Al Sharpton Shrugs Off FBI Informant Revelations: ‘I Wasn’t With The Rats – I’m A Cat. I Chase Rats.’

The Reverend Al Sharpton downplayed his role as an FBI informant who went undercover to target key mafia figures, reports The New York Daily News.

Speaking form his National Action Network headquarters in Harlem, Al Sharpton was addressing a story published by The Smoking Gun which explores his past and present while highlighting his alleged clandestine work with the FBI.

“I was not and am not a rat because I wasn’t with the rats,” said Sharpton. “I’m a cat. I chase rats.”

Sharpton says he only went to the feds because mobsters were threatening his life, so he never considered himself an informant. The government, meanwhile, gave him the code name Confidential Informant 7, or CI-7 for short.

“I don’t know if I’m C-7 or B-19. I don’t know none of that,” said Sharpton. “I know I was threatened. I did what anybody would do…other than a thug. And I cooperated.”

The Smoking Gun story, titled, Al Sharpton’s Secret Work As FBI Informant – Untold story of how activist once aided probes of NYC wiseguys, has been making waves since Monday. In it, Sharpton ‘s past – including alleged mob-ties and informant allegations – is contrasted with his current high level of influence and prominence, both within the Obama administration and in the media.

Sharpton Obama
Al Sharpton, then and now - The Reverend and activist has long been a prominent public figure.

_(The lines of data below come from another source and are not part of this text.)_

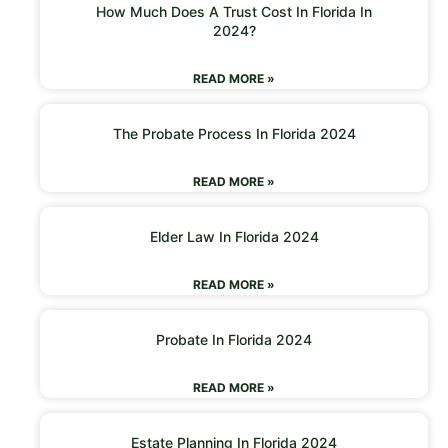
How Much Does A Trust Cost In Florida In
2024?
READ MORE »
The Probate Process In Florida 2024
READ MORE »
Elder Law In Florida 2024
READ MORE »
Probate In Florida 2024
READ MORE »
Estate Planning In Florida 2024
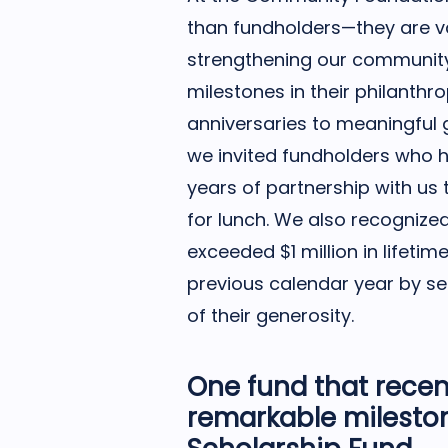
than fundholders—they are va
strengthening our community
milestones in their philanthr
anniversaries to meaningful 
we invited fundholders who h
years of partnership with us 
for lunch. We also recogniz
exceeded $1 million in lifetim
previous calendar year by se
of their generosity.
One fund that recen
remarkable milesto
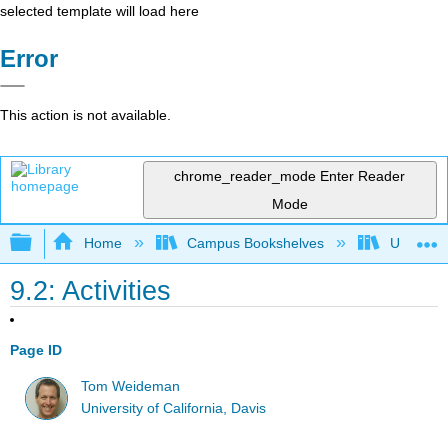
selected template will load here
Error
This action is not available.
chrome_reader_mode
Enter Reader
Mode
Expand/collapse global hierarchy
Home
Campus Bookshelves
Universit
9.2: Activities
Page ID
Tom Weideman
University of California, Davis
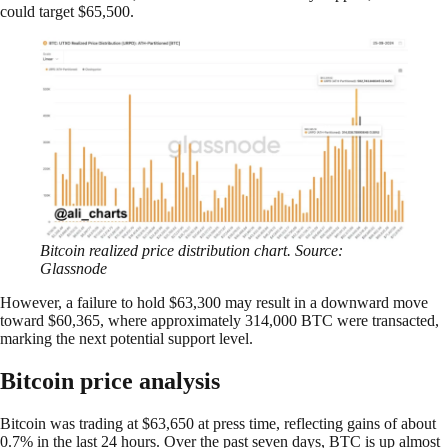
could target $65,500.
Bitcoin realized price distribution chart. Source:
Glassnode
However, a failure to hold $63,300 may result in a downward move
toward $60,365, where approximately 314,000 BTC were transacted,
marking the next potential support level.
Bitcoin price analysis
Bitcoin was trading at $63,650 at press time, reflecting gains of about
0.7% in the last 24 hours. Over the past seven days, BTC is up almost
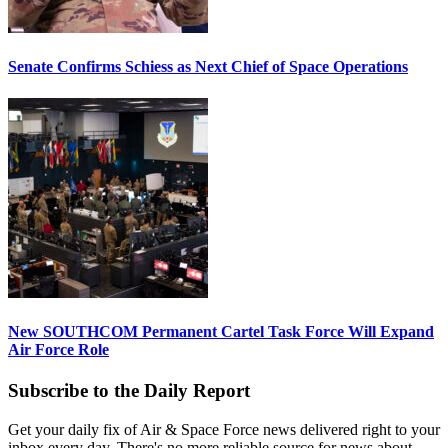
Senate Confirms Schiess as Next Chief of Space Operations
New SOUTHCOM Permanent Cartel Task Force Will Expand
Air Force Role
Subscribe to the Daily Report
Get your daily fix of Air & Space Force news delivered right to your
inbox every day. There's no more reliable source for news about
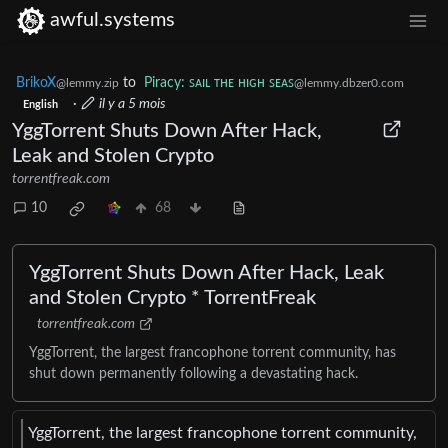
awful.systems
BrikoX
to
Piracy: ꜱᴀɪʟ ᴛʜᴇ ʜɪɢʜ ꜱᴇᴀꜱ
@lemmy.zip
@lemmy.dbzer0.com
·
il y a 5 mois
English
YggTorrent Shuts Down After Hack,
Leak and Stolen Crypto
torrentfreak.com
10
68
YggTorrent Shuts Down After Hack, Leak
and Stolen Crypto * TorrentFreak
torrentfreak.com
YggTorrent, the largest francophone torrent community, has
shut down permanently following a devastating hack.
YggTorrent, the largest francophone torrent community,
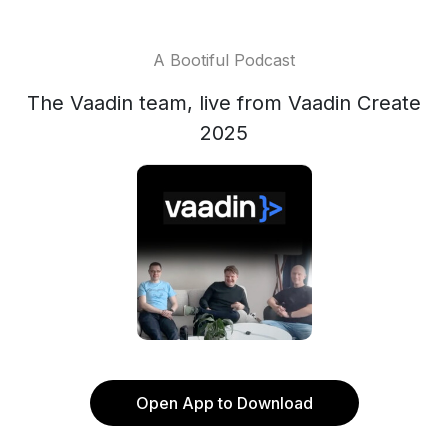
A Bootiful Podcast
The Vaadin team, live from Vaadin Create
2025
Open App to Download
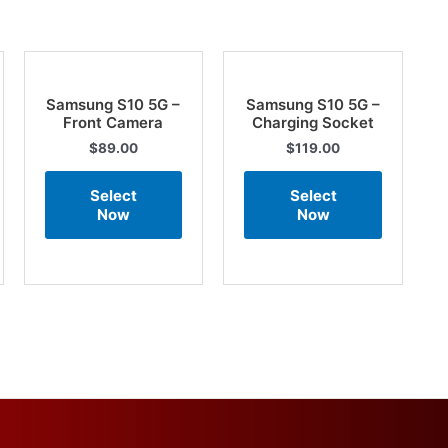
Samsung S10 5G –
Samsung S10 5G –
Front Camera
Charging Socket
$
89.00
$
119.00
Select
Select
Now
Now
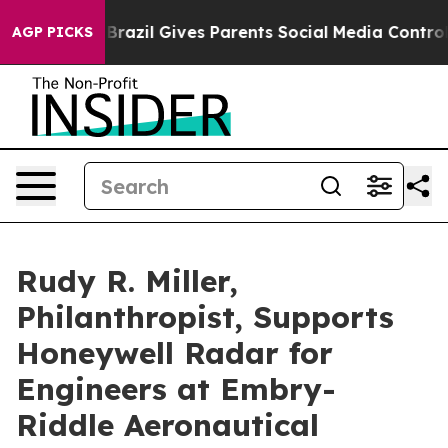
razil Gives Parents Social Media Controls for Their Ki
AGP PICKS
Rudy R. Miller,
Philanthropist, Supports
Honeywell Radar for
Engineers at Embry-
Riddle Aeronautical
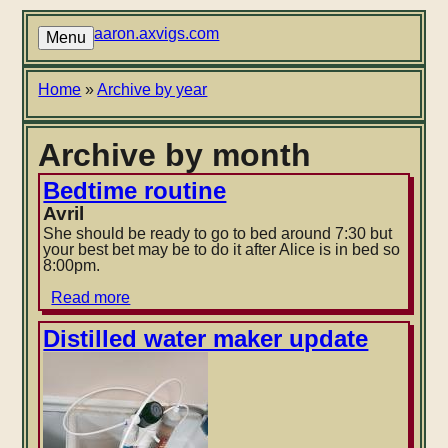
Skip
to
aaron.axvigs.com
Menu
main
content
Breadcrumb
Home
Archive by year
Archive by month
Bedtime routine
Avril
She should be ready to go to bed around 7:30 but
your best bet may be to do it after Alice is in bed so
8:00pm.
Read more
about
Bedtime
routine
Distilled water maker update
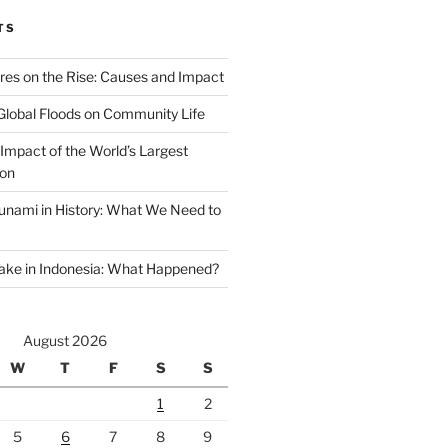
TS
ires on the Rise: Causes and Impact
Global Floods on Community Life
Impact of the World’s Largest
ion
unami in History: What We Need to
ake in Indonesia: What Happened?
August 2026
W
T
F
S
S
1
2
5
6
7
8
9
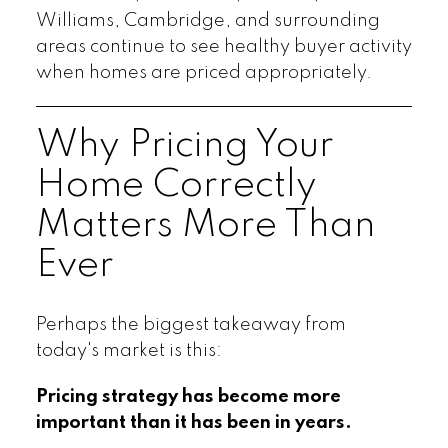
Williams, Cambridge, and surrounding
areas continue to see healthy buyer activity
when homes are priced appropriately.
Why Pricing Your
Home Correctly
Matters More Than
Ever
Perhaps the biggest takeaway from
today's market is this:
Pricing strategy has become more
important than it has been in years.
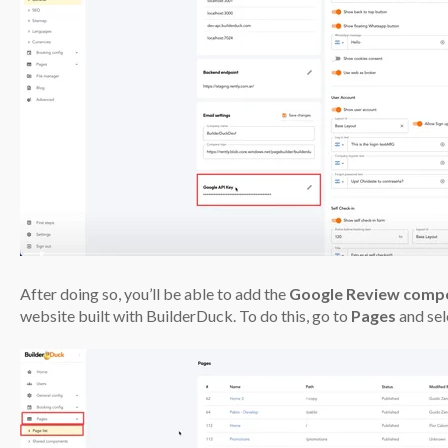
After doing so, you’ll be able to add the
Google Review comp
website built with BuilderDuck. To do this, go to
Pages
and se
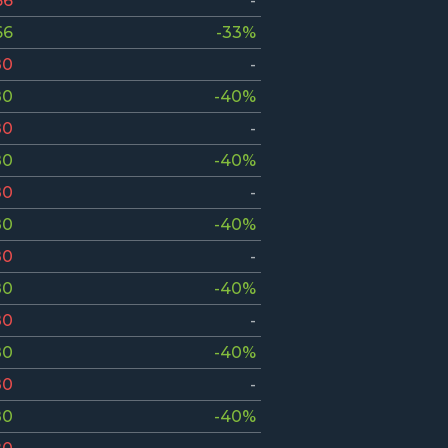
66
-
66
-33%
80
-
80
-40%
80
-
80
-40%
80
-
80
-40%
80
-
80
-40%
80
-
80
-40%
80
-
80
-40%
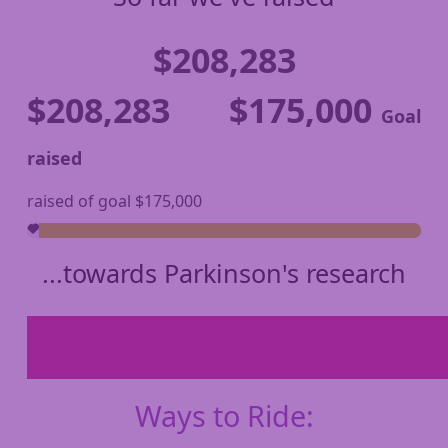
$208,283
$208,283
$175,000
Goal
raised
raised of goal $175,000
...towards Parkinson's research
Ways to Ride:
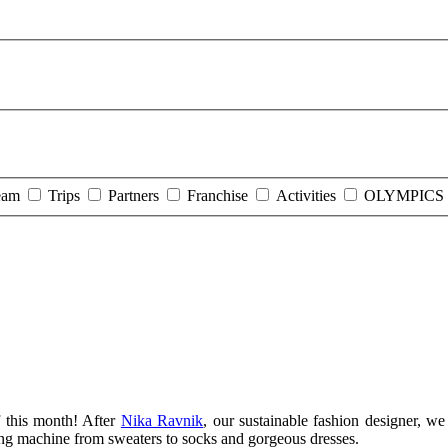
eam
Trips
Partners
Franchise
Activities
OLYMPICS 
 this month! After
Nika Ravnik
, our sustainable fashion designer, 
ting machine from sweaters to socks and gorgeous dresses.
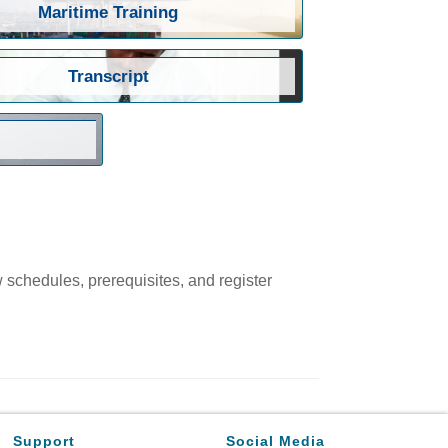
Maritime Training
Transcript
w schedules, prerequisites, and register
Support
Social Media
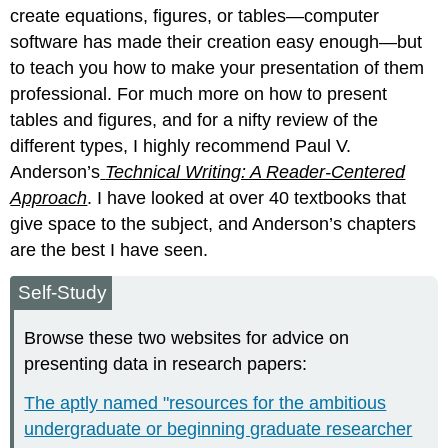
create equations, figures, or tables—computer
software has made their creation easy enough—but
to teach you how to make your presentation of them
professional. For much more on how to present
tables and figures, and for a nifty review of the
different types, I highly recommend Paul V.
Anderson’s
Technical Writing: A Reader-Centered
Approach
. I have looked at over 40 textbooks that
give space to the subject, and Anderson’s chapters
are the best I have seen.
Self-Study
Browse these two websites for advice on
presenting data in research papers:
The aptly named "resources for the ambitious
undergraduate or beginning graduate researcher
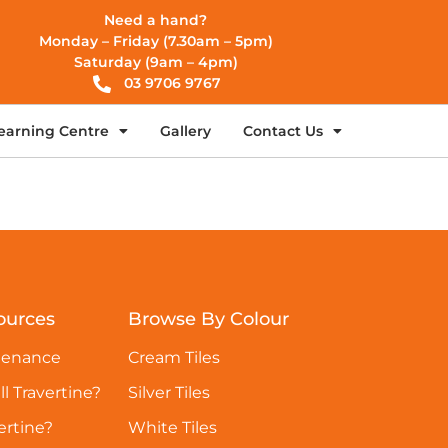
Need a hand?
Monday – Friday (7.30am – 5pm)
Saturday (9am – 4pm)
03 9706 9767
earning Centre
Gallery
Contact Us
ources
Browse By Colour
tenance
Cream Tiles
ll Travertine?
Silver Tiles
ertine?
White Tiles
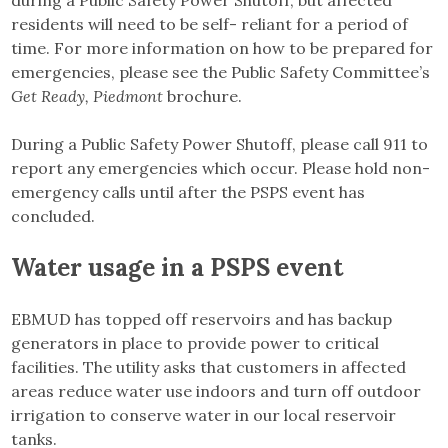
during a Public Safety Power Shutoff, but affected
residents will need to be self- reliant for a period of
time. For more information on how to be prepared for
emergencies, please see the Public Safety Committee’s
Get Ready, Piedmont
brochure.
During a Public Safety Power Shutoff, please call 911 to
report any emergencies which occur. Please hold non-
emergency calls until after the PSPS event has
concluded.
Water usage in a PSPS event
EBMUD has topped off reservoirs and has backup
generators in place to provide power to critical
facilities. The utility asks that customers in affected
areas reduce water use indoors and turn off outdoor
irrigation to conserve water in our local reservoir
tanks.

The Smoking Gun Story begins:

“When friends and family members gathered recently at the White House for a private celebration of Michelle Obama’s 50th birthday, one of the invited partygoers was a former paid FBI Mafia informant… He was seated with his girlfriend at a table adjacent to President Barack Obama, who is likely unaware that, according to federal agents, his guest once interacted with members of four of New York City’s five organized crime families. He even secretly taped some of those wiseguys using a briefcase that FBI technicians outfitted with a recording device.”

The Smoking Gun and other news organizations have contended that Al Sharpton’s involvement as an informant was the result of him being caught on video talking cocaine deals with a drug kingpin, and by helping the feds, Sharpton avoided being charged.

Al Sharpton says the video was just of a failed sting.

In response to all the new information regarding his 1980s work as an informant, Al Sharpton claims he “did what was right” by helping the FBI and NYPD go after mafia figures.

New York Mayor, Bill de Blasio, agrees with Sharpton. De Blasio is on board to give a speech at this week’s National Action Network convention on Wednesday, followed by a speech from, none other than, President Obama on Friday.

“Doesn’t change the relationship one bit. I’m very proud to be his friend,” de Blasio said of Sharpton with regard to the new revelations.

“What’s obvious from what he said this very morning is that he was asked by the FBI to support their efforts,” continued de Blasio. “And he agreed to help. And that’s what a citizen should do.”

The author of the Smoking Gun story on Al Sharpton’s FBI ties, William Bastone, thinks Sharpton’s claims are extremely suspect.

“The idea that he (Sharpton) made the recordings because this guy supposedly threatened him…. It’s just totally crazy,” said William Bastone, author of The Smoking Gun story. “He may not like considering himself a confidential informant, but that’s what he was. He wasn’t doing this out of the goodness of his heart.”

Al Sharpton countered, calling the whole thing racist, that when blacks help law enforcement they’re labeled snitches while others get called heroes.